REPUBLIKA.CO.ID, BOGOR -- Jaminan dan perlindungan pemerintah dalam menyebarkan obat-obatan halal dinilai masih lemah. Sejauh ini, usaha-usaha perlindungan produk halal hanya dilakukan masyarakat.
"Baru usaha dari kita-kita, pemerintah belum," tutur Ketua Majelis Ulama Indonesia, KH Muhyidin Junaedi dalam Internasional Seminar Halal Certification of Medicine Product di IPB Convention Centre, Bogor, Jawa Barat, Kamis (23/5).
Menurut Muhyidin, seminar yang digelar LPPOM MUI dan Universitas Prof Hamka ini menjadi bukti masyarakat serius dalam melindungi dan memakai obat-obatan yang halal. Jika seminar ini sukses, hasilnya diharapkan dapat mempengaruhi kebijakan pemerintah tentang produk obat-obatan impor. Jadi jangan sampai hanya kandungannya saja yang diwajibkan ada, tapi label halalnya juga.
Menurut The Chairman of Health Assembly Muhammadiyah, Dr Lukman Ali Husin, ada beberapa produk obat-obatan di Indonesia yang mengandung kadar alkohol di atas lima persen yang termasuk tinggi.

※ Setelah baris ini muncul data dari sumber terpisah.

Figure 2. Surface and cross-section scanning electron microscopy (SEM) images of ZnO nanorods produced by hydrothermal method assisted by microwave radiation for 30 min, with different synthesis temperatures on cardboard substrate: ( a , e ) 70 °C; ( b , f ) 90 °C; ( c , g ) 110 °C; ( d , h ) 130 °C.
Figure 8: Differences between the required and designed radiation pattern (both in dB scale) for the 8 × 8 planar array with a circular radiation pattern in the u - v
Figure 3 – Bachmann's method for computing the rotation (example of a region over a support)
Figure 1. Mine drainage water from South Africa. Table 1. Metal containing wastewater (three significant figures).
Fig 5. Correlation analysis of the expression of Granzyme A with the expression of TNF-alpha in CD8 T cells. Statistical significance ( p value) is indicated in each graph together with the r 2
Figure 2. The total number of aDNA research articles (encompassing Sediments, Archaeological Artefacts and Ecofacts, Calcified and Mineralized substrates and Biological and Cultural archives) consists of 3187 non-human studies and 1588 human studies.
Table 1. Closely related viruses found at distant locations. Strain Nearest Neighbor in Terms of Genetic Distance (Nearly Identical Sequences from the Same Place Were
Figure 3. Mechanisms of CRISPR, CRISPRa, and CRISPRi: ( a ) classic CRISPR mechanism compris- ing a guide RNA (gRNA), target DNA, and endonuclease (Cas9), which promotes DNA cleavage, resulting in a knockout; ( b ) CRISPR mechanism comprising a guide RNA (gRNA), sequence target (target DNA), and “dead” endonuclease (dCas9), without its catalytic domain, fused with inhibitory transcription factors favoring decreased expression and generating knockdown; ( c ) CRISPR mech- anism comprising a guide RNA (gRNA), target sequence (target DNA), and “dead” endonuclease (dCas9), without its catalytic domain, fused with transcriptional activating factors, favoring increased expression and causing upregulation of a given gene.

Obat-obatan itu bahkan beredar di rumah sakit-rumah sakit.
Selain itu, penyakit yang paling banyak diderita di Indonesia adalah Upper Respiratory Track Infection atau Infeksi Saluran Pernapasan Akut (ISPA). Untuk pengobatannya diperlukan ekspektoran dan dekongestan.
Sedangkan obat-obatan yang mengandung ekspektoran itu mengandung kadar alkohol lima persen. Jika kadar alkohol tinggi, obat itu menjadi memabukkan, dan itu haram. "Ini mestinya bisa disosialisasikan kepada masyarakat melalui Komite Farmasi yang ada di tiap rumah sakit," sebutnya.